→ **WHAT THE TASK ASKS**: Here are some records; return them all exactly.

→ **MATERIAL SUPPLIED**:
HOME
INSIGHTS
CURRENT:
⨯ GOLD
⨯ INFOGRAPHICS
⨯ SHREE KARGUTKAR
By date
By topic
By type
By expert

→ **EXERCISE RESPONSE**:
HOME
INSIGHTS
CURRENT:
⨯ GOLD
⨯ INFOGRAPHICS
⨯ SHREE KARGUTKAR
By date
By topic
By type
By expert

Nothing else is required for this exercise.